Sempre que falamos na qualidade da democracia, vulgarizou-se citar a célebre frase de Winston Churchill (Câmara dos Comuns, 1947): “Indeed it has been said that democracy is the worst form of Government except for all those other forms that have been tried from time to time.” Mas a democracia representativa tal como foi concebida no mundo ocidental do século XIX encontra-se hoje perante desafios novos e importantes.
Em Portugal, o grau de satisfação com a democracia atingiu o seu nível mais baixo em 2013 (numa escala de zero a quatro, 1,8 em 2013 contra o seu nível mais alto de 2,8 em maio de 1987 e 2,3 em dezembro de 2015). A confiança no Governo é apenas de 15% e no Parlamento é de 19% enquanto nos partidos políticos é de 11%. Apenas 4% dos portugueses acusam participação em partidos políticos e associações cívicas. As taxas de abstenção são altas há várias eleições. O interesse pela política é relativamente baixo por comparação com os restantes países da União Europeia (2,1 em quatro). Todos estes indicadores referem-se a dezembro de 2015 e estão disponibilizados no Portal da Opinião Pública (POP) da Fundação Francisco Manuel dos Santos.
Perante estes dados tão sugestivos, levantam-se questões importantes. Está a democracia em crise? Que democracia é possível no século XXI? Como pode e deve a democracia ajustar-se ao mundo globalizado e mediático? Será que a democracia precisa de ser reinventada?

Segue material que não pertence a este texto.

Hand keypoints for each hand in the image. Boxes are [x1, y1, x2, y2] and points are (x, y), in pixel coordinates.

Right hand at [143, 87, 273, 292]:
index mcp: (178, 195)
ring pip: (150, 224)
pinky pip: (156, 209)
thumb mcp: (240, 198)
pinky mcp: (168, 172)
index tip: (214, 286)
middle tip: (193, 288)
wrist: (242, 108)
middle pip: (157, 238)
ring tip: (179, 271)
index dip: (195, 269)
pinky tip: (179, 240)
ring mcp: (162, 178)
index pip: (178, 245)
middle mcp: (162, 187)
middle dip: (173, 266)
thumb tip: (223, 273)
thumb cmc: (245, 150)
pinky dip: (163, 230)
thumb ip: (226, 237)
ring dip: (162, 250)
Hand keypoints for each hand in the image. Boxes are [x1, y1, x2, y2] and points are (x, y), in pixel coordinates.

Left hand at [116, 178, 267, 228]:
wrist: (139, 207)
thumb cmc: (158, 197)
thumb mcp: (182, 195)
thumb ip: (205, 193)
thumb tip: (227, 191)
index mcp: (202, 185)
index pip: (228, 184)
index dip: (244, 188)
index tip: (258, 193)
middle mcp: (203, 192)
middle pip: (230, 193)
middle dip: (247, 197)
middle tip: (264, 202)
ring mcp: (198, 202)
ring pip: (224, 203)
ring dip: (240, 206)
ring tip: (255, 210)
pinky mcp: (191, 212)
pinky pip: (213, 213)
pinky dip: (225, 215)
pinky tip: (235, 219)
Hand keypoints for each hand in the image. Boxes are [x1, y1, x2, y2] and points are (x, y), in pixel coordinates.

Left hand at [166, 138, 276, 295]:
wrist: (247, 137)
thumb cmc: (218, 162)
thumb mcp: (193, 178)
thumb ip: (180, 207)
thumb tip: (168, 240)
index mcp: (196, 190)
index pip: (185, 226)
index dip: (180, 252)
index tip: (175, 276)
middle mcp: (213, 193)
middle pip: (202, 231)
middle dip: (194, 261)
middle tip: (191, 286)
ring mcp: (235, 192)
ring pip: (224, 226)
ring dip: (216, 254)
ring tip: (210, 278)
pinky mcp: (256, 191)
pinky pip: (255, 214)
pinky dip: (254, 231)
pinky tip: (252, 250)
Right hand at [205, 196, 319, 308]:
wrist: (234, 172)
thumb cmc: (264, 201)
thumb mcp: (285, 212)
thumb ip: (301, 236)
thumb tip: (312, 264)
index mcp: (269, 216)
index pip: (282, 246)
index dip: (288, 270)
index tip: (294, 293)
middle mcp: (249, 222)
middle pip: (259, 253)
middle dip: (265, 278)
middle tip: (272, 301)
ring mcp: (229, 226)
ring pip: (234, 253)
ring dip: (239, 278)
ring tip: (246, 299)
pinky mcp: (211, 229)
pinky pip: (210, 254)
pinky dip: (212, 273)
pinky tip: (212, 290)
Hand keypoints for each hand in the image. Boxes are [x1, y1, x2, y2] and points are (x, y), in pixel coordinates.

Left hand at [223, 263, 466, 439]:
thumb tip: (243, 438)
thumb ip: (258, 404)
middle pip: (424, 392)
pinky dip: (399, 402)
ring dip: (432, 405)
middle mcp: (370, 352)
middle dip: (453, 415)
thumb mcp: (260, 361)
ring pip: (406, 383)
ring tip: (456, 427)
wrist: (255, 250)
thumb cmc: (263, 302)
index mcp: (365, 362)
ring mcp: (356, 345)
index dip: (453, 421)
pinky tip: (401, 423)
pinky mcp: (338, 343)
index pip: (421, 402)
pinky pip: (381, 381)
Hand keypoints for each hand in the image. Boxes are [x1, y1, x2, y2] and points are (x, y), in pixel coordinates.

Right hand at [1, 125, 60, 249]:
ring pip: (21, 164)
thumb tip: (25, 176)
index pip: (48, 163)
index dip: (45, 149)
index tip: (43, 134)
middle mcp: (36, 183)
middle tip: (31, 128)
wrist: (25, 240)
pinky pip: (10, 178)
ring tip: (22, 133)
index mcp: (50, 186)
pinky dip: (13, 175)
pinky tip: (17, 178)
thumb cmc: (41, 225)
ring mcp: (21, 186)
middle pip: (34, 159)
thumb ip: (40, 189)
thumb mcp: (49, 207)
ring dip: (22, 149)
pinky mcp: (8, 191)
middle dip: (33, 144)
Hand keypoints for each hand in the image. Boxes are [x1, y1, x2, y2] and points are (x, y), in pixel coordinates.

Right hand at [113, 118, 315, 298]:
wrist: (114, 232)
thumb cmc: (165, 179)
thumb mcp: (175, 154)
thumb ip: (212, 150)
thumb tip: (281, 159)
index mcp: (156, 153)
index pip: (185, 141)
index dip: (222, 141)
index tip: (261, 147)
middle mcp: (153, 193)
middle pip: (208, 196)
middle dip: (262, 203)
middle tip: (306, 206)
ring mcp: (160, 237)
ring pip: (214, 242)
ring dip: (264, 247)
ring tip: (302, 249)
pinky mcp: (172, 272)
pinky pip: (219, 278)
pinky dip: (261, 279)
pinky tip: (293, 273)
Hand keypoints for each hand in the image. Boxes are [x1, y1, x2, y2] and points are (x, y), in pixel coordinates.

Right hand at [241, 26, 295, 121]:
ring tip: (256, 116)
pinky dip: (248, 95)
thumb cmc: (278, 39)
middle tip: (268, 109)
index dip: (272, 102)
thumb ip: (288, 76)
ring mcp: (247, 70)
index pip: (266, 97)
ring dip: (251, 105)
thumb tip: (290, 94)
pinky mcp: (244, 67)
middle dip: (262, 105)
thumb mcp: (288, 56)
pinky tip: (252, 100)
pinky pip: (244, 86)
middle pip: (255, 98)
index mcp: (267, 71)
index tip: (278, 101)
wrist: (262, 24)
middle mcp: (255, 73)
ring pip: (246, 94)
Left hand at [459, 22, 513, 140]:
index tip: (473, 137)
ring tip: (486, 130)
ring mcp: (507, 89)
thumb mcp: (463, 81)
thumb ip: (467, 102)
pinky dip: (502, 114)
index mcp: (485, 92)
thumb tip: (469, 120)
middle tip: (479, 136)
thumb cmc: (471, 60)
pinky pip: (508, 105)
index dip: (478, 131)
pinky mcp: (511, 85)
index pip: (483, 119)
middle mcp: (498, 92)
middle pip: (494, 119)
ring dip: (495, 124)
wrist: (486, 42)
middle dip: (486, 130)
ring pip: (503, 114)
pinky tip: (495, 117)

A tendência dos últimos 20 anos em termos de credibilidade das instituições democráticas é preocupante. Pode esta tendência ser invertida e a credibilidade das instituições políticas ser recuperada? A resposta a esta pergunta deve preocupar-nos a todos. Historicamente, enquanto noutras sociedades a regeneração democrática é tradicionalmente possível, Portugal, por seu lado, sempre fez a mudança institucional com uma rutura política através de revolução ou pronunciamento militar. Somos pois a primeira geração de portugueses que está obrigada a encontrar uma solução para inverter a tendência de descredibilização institucional dentro de um processo democrático.
O País político infelizmente foge sistematicamente deste debate. Por exemplo, a preocupação com a abstenção limita-se a comentários genéricos nas noites eleitorais. Já a reforma eleitoral ou novas regras de transparências no Estado, o reforço dos mecanismos democráticos ou a introdução de novos processos decisórios com alto grau de prestação de contas são conversa típica de quem está na oposição. Contudo, quando governo, vence inevitavelmente a inércia. Finalmente, a famosa abertura dos partidos políticos à sociedade civil tem tido poucas consequências objetivas na nossa vida democrática.
Ao mesmo tempo, apesar da clara falta de credibilidade dos partidos políticos segundo os dados do POP, temos o sistema partidário mais estável dos países intervencionados durante a crise das dívidas soberanas. Na Grécia, o Syriza ocupou o lugar do PASOK. Em Itália, a direita eclipsou-se depois do afastamento de Berlusconi e o populismo do M5S está em ascensão. Em Espanha, o bipartidismo transformou–se num sistema de quatro partidos onde tudo indica que o Podemos (em coligação com os comunistas) ultrapassará o PSOE. Em países como França, Alemanha e Áustria as forças da direita radical crescem e podem mesmo transformar-se no principal partido em França e na Áustria. Mas, em Portugal, o sistema partidário tradicional resiste ainda que tenha mudado o conceito de arco da governação (incluindo uma clara parlamentarização do regime em virtude dos resultados das eleições de outubro passado).
Acredito que Portugal vá atrasado na onda de mudança do xadrez partidário. Quero com isto dizer que me parece possível, mesmo inevitável, que venhamos a ter partidos novos com representação parlamentar na próxima década (e não apenas residual como o caso do PAN). Mas essa evolução, que seria natural no contexto europeu, poderá levantar causas importantes em Portugal tal como o financiamento dos partidos, acesso de novos partidos à comunicação social, partidarização da administração do Estado, combate à corrupção e ao tráfego de influências.
O futuro da democracia passa também pelo poder judicial. Por múltiplas razões, seja no foro penal, seja no foro administrativo, muitas vezes por exigência da cidadania, a intervenção dos tribunais na vida democrática foi progressivamente reforçada nas últimas décadas. Contudo a esta tendência não correspondeu qualquer melhoria da credibilidade das instituições.
Sejamos otimistas. A nossa democracia está consolidada. Mas pede regeneração. Veremos quando ela chega.